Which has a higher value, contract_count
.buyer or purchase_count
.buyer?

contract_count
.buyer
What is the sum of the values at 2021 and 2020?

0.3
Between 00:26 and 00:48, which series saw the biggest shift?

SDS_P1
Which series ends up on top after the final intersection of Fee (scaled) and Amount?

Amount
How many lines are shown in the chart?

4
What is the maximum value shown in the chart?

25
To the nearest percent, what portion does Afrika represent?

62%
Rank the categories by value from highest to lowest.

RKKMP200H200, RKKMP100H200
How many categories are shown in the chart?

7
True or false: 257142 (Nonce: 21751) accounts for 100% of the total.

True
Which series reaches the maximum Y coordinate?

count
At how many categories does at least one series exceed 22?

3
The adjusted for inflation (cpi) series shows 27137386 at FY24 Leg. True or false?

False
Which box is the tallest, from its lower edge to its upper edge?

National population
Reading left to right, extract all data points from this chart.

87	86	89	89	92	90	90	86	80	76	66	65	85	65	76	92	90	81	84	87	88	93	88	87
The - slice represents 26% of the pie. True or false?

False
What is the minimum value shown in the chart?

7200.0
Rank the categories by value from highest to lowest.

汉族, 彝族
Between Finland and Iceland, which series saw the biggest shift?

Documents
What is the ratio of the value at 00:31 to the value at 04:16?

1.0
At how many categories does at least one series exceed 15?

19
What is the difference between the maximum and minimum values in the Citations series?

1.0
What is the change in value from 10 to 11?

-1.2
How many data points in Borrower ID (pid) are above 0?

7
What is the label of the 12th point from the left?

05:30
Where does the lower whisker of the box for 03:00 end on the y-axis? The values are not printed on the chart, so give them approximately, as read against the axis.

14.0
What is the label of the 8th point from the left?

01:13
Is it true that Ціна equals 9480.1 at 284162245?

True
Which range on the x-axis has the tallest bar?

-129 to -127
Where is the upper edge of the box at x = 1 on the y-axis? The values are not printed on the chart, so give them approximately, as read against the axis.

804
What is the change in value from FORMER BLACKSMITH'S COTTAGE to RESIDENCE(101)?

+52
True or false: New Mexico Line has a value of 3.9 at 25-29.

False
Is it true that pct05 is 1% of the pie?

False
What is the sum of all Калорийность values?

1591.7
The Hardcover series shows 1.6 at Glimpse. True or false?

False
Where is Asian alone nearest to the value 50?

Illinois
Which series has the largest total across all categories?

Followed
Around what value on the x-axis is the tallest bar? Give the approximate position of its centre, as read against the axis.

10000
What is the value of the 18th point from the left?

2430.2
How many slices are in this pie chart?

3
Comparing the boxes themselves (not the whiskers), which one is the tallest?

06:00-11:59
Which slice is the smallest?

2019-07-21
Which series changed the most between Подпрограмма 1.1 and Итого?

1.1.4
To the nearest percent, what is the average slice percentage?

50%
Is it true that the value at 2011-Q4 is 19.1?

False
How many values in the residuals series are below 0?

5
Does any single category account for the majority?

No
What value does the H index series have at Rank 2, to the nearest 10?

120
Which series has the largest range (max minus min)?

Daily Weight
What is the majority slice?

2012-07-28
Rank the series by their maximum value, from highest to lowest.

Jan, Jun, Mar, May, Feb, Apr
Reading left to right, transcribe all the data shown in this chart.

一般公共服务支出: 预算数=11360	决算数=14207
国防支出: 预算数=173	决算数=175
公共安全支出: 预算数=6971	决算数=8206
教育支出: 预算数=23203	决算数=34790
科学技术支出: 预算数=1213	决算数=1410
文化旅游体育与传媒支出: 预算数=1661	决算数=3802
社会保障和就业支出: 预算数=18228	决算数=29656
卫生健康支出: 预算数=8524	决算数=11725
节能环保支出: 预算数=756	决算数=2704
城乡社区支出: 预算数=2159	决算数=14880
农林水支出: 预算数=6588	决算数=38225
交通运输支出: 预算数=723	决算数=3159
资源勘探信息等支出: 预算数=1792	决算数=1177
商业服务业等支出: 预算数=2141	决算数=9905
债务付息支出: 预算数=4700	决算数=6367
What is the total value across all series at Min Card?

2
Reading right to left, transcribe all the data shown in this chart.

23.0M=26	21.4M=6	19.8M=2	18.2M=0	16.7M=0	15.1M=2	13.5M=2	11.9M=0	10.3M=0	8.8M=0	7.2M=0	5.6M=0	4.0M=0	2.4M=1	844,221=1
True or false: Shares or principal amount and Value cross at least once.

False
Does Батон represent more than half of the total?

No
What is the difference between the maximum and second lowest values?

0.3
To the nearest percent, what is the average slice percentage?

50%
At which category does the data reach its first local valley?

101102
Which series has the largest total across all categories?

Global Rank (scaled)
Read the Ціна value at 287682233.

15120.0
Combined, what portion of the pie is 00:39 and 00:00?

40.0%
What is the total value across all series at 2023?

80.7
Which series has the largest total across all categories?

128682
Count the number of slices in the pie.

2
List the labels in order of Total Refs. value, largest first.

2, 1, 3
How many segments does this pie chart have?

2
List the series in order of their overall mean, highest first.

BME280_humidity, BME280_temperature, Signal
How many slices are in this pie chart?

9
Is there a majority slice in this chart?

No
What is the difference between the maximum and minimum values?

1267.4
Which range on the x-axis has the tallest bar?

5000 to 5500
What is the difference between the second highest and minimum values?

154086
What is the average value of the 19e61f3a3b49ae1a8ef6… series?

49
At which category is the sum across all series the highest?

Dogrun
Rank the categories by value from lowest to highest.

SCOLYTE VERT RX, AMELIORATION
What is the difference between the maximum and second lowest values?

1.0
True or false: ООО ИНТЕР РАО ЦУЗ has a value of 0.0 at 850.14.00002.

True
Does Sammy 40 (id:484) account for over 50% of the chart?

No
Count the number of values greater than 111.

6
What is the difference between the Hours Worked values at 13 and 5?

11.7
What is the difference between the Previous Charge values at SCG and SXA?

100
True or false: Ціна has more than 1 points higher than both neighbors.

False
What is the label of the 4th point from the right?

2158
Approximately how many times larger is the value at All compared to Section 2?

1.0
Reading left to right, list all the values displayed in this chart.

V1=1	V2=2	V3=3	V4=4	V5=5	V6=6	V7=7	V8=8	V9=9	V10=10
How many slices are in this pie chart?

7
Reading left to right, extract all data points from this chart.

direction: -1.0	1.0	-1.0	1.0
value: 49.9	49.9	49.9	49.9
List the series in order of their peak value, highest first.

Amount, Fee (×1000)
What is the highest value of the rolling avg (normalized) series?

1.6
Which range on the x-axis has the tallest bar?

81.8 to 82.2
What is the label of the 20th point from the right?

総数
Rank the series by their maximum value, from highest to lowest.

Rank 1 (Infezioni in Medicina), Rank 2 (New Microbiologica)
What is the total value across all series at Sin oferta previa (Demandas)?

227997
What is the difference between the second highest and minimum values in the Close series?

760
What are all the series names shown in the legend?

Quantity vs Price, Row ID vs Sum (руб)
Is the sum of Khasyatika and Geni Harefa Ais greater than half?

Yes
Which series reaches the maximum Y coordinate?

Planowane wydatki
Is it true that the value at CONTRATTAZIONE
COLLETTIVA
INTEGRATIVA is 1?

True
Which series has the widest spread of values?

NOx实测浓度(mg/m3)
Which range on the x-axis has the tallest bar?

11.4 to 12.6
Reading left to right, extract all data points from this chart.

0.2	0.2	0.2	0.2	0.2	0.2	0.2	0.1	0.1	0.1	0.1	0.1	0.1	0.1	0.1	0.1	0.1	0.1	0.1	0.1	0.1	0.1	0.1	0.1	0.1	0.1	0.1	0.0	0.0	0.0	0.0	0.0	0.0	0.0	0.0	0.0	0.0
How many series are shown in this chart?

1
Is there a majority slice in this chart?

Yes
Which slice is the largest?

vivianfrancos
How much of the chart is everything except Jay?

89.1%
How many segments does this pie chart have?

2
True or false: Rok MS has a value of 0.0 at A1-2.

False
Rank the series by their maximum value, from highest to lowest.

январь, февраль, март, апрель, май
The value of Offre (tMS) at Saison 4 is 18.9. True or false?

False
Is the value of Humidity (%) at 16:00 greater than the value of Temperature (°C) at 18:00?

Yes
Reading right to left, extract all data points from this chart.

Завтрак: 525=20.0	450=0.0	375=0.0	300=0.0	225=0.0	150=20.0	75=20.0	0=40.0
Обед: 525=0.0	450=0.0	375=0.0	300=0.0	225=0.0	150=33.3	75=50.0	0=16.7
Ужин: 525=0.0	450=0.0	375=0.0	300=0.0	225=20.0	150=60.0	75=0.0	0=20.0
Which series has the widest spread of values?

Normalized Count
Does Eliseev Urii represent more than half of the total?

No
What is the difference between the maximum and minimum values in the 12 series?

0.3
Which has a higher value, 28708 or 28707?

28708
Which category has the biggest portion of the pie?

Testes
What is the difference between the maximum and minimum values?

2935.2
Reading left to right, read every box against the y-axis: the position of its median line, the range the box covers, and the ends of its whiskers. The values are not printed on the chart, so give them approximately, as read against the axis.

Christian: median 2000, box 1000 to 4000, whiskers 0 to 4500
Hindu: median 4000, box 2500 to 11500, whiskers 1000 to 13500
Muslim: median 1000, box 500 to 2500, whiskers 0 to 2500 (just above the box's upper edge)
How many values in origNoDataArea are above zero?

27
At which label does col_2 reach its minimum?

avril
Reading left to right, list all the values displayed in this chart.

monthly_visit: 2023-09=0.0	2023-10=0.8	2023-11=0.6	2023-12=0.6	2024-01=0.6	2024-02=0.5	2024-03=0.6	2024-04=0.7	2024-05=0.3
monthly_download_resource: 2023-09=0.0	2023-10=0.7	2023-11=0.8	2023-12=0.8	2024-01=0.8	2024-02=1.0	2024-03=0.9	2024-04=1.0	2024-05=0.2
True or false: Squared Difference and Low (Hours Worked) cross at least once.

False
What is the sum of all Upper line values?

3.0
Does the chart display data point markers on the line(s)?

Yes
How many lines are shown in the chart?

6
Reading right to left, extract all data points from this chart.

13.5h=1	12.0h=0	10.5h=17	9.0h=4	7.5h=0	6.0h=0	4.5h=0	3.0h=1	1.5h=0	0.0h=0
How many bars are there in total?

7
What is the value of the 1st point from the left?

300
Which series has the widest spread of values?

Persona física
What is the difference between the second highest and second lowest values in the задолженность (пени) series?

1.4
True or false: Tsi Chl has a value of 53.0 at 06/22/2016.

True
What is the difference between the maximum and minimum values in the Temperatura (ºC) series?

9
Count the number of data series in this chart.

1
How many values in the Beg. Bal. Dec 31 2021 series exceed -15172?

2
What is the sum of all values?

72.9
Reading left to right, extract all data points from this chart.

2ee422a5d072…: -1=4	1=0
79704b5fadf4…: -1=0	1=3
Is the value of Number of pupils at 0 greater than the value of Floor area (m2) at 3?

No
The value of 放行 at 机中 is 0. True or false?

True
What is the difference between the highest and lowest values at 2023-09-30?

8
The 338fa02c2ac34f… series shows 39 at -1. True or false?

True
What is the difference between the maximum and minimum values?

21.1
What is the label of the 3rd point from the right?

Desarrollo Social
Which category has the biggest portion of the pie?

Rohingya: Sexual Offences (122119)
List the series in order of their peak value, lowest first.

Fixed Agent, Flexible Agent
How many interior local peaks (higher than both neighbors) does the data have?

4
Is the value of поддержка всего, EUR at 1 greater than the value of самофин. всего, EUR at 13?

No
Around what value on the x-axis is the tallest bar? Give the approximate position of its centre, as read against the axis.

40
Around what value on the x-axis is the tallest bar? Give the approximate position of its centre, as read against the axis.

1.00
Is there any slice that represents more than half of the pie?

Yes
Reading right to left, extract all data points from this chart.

○ ○ ○ ○ ○

* _Tugas_: Silakan tulis ulang bagian dari awal bahan sampai dengan baris yang memuat "Between 00:26 and", dengan mengganti "higher" menjadi "greater". Selebihnya jangan diubah.

* _Hasil_:
Which has a greater value, contract_count
.buyer or purchase_count
.buyer?

contract_count
.buyer
What is the sum of the values at 2021 and 2020?

0.3
Between 00:26 and 00:48, which series saw the biggest shift?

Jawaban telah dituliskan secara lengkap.